An overwhelming majority of developers and owners (78 percent) indicated that they expected to be net buyers in 2020. By way of comparison, last year’s survey showed 42 percent of respondents as net buyers and 32 percent as net sellers.
This trend speaks to the availability of cheap capital; the federal funds rate currently has a target range of 1.5 to 1.75 percent. In addition, the Federal Reserve’s move to cut short-term interest rates in 2019 appears to have done its job and fueled renewed investor confidence in real estate, judging by rising yields in the 10-year Treasury rate to close 2019. The benchmark security stood at 1.88 percent at press time, up more than 20 basis points in the last three months.
Survey participants mostly believe that the borrowing climate, which has vacillated over the last two years, will display more consistency in 2020 with the Fed adopting a “wait and see” approach to monetary policy.
Additionally, about 80 percent of respondents to the survey for developers and owners are moving forward with new projects in 2020. This finding, when paired with the fact that 83 percent of these respondents are “reasonably to very confident” that they will do more development in 2020 versus 2019, suggests that supply is not exceeding demand for most asset classes in Texas. Developers expect lending climates for both construction and acquisition loans, as well as for refinancings, to largely remain the same in 2020 relative to 2019.
This group also believes that its negotiating leverage with tenants will largely remain unchanged in the new year, another testament to a healthy supply-demand balance.
Brokers who were surveyed cited the country’s divided political landscape as the biggest deterrent to growth in 2020, noting that drastic forms of political volatility tend to curb capital investment, particularly in terms of foreign capital. Developers expressed similar concerns about the uncertain direction in which the country’s politics are headed as red flags to foreign companies looking to expand and invest in the United States.
“The divide and particularly the impeachment proceedings are a big distraction to the business of government,” wrote one anonymous broker. “While less government action and intervention is generally preferred to the opposite, it is affecting both corporate expansion and needed public infrastructure projects, and certainly foreign investment.”
In addition, some brokers see majorly divisive political issues like immigration, which is a key source of labor for a construction industry struggling to meet demand, as potential inhibitors in growth. The possibility of a lingering trade dispute with China that has led to tariffs on key construction materials also weighed heavily on some respondents’ minds.
Multiple participants also pointed to the usual suspects of housing affordability and struggles to fill retail space in the industry as potentially problematic trends to monitor.

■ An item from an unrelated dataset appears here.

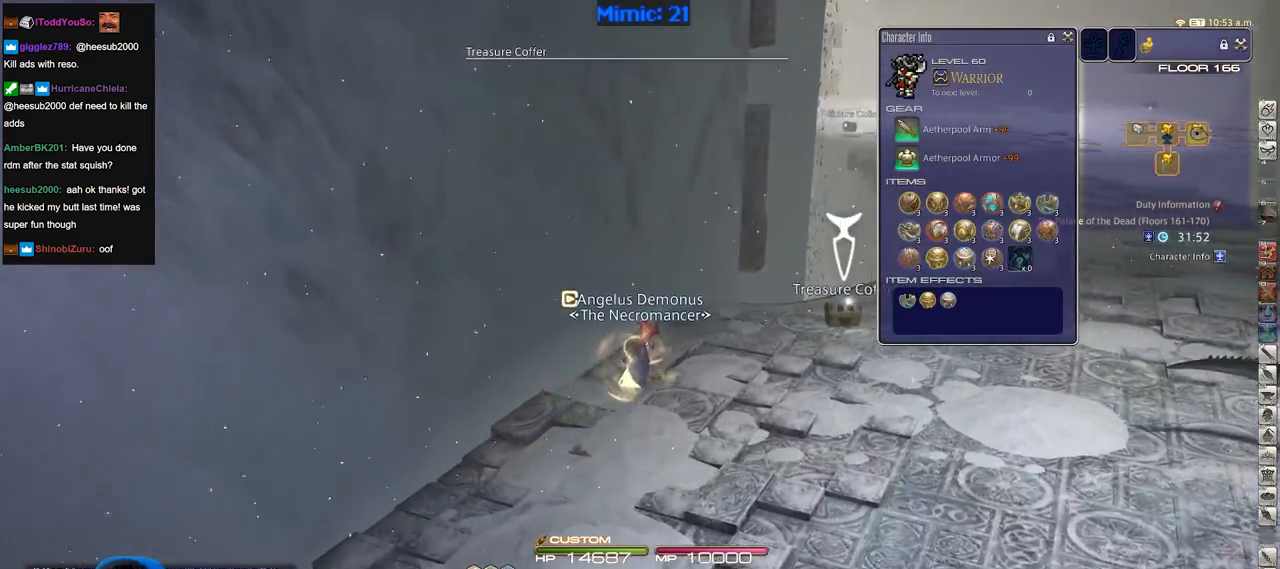
{"keys": ["d", "w"], "events": [[167, "d", "up"], [351, "d", "down"]]}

But although Texas is not immune to the challenges that these trends present, if economic and demographic patterns continue on their current trajectories, there’s little reason to think the state can’t weather a broader downturn in the U.S. economy.

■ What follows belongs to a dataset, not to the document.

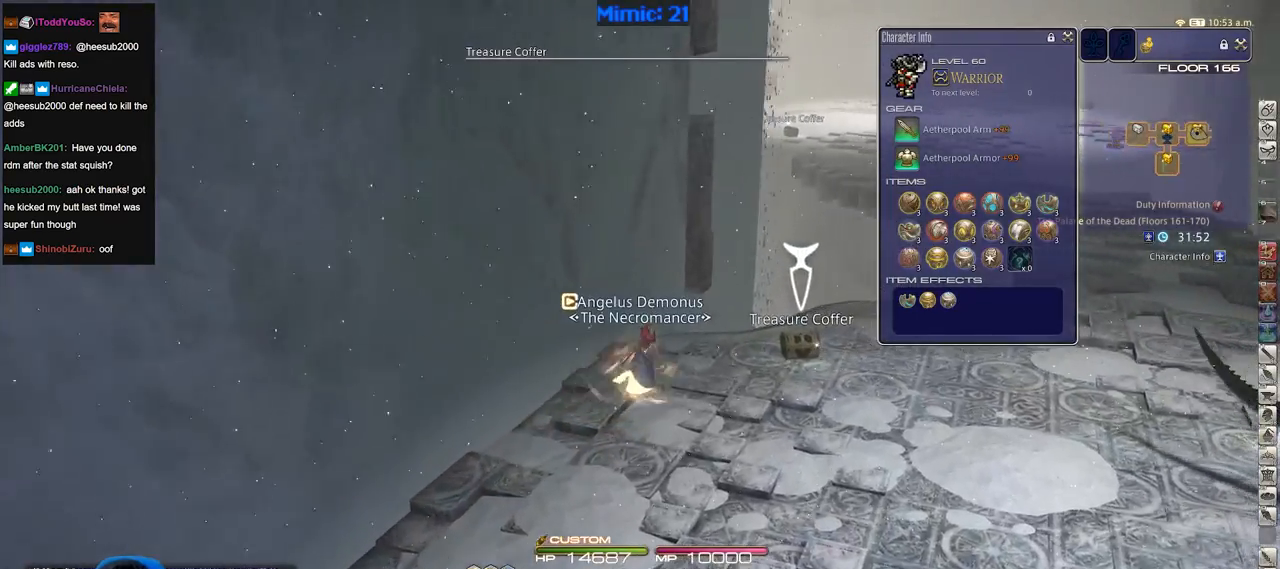
{"keys": ["d", "w"], "events": [[217, "return", "down"], [317, "return", "up"]]}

“A broader downturn in the global or U.S. economy would probably spur more activity in Texas, as companies that have considered moving here may find it more necessary to make the move to reduce expenses,” says Mark O’Briant, managing director at Hudson Peters Commercial. “Texas is the 10th-largest economy in the world and thus creates its own stability via the sheer size of its market.”
— By Taylor Williams. This article first appeared in the January 2020 issue of Texas Real Estate Business magazine.